Puerto Rico’s bonds have a face value roughly eight times that of Detroit’s bonds. Its call for debt relief on such a vast scale could raise borrowing costs for other local governments as investors become more wary of lending.

Perhaps more important, much of Puerto Rico’s debt is widely held by individual investors on the United States mainland, in mutual funds or other investment accounts, and they may not be aware of it.

Puerto Rico, as a commonwealth, does not have the option of bankruptcy. A default on its debts would most likely leave the island, its creditors and its residents in a legal and financial limbo that, like the debt crisis in Greece, could take years to sort out.

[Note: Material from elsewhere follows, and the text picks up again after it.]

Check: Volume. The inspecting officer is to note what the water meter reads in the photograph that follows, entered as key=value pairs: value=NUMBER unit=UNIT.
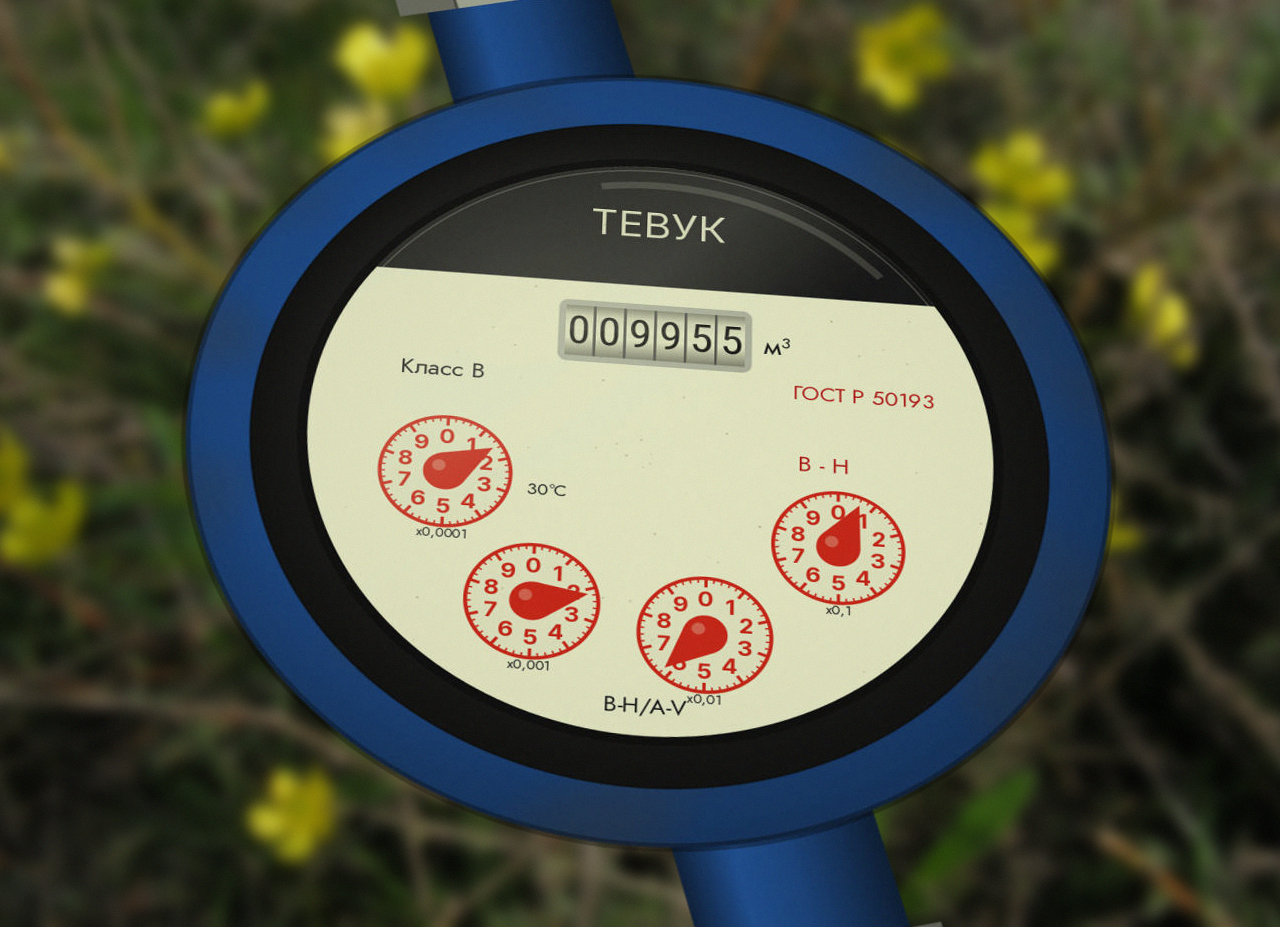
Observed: value=9955.0621 unit=m³
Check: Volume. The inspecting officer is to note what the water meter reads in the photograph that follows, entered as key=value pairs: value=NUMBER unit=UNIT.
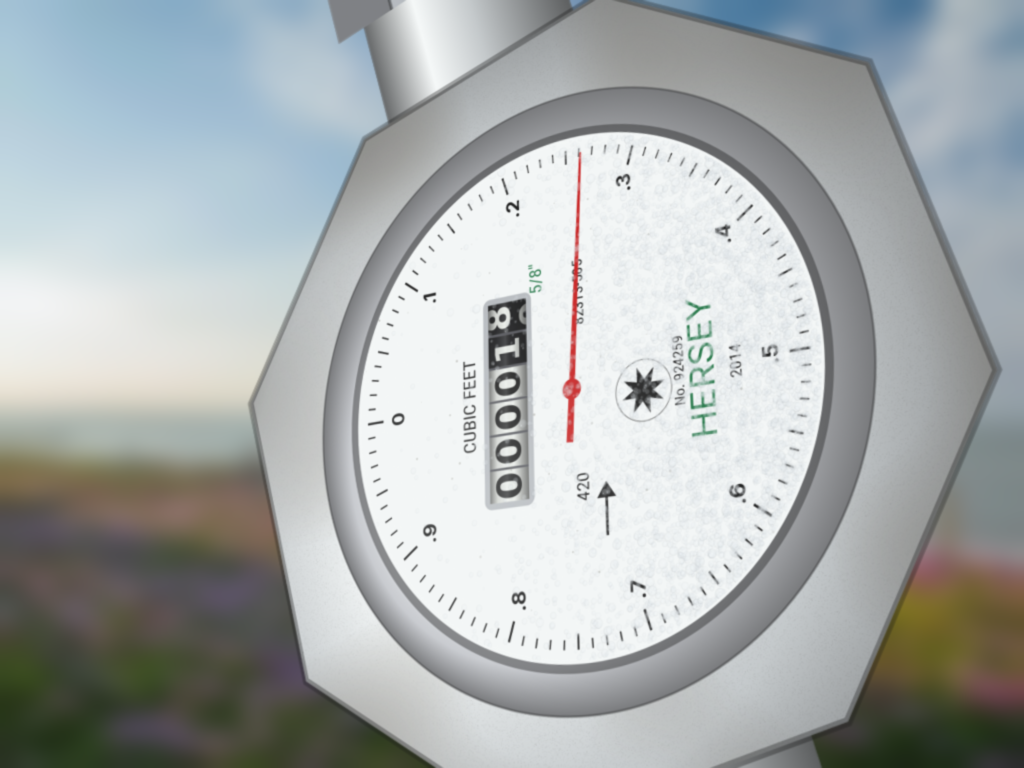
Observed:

Still, Mr. García Padilla said that his government could not continue to borrow money to address budget deficits while asking its residents, already struggling with high rates of poverty and crime, to shoulder most of the burden through tax increases and pension cuts.

He said creditors must now “share the sacrifices” that he has imposed on the island’s residents.

“If they don’t come to the table, it will be bad for them,” said Mr. García Padilla, who plans to speak about the fiscal crisis in a televised address to Puerto Rico residents on Monday evening. “What will happen is that our economy will get into a worse situation and we’ll have less money to pay them. They will be shooting themselves in the foot.”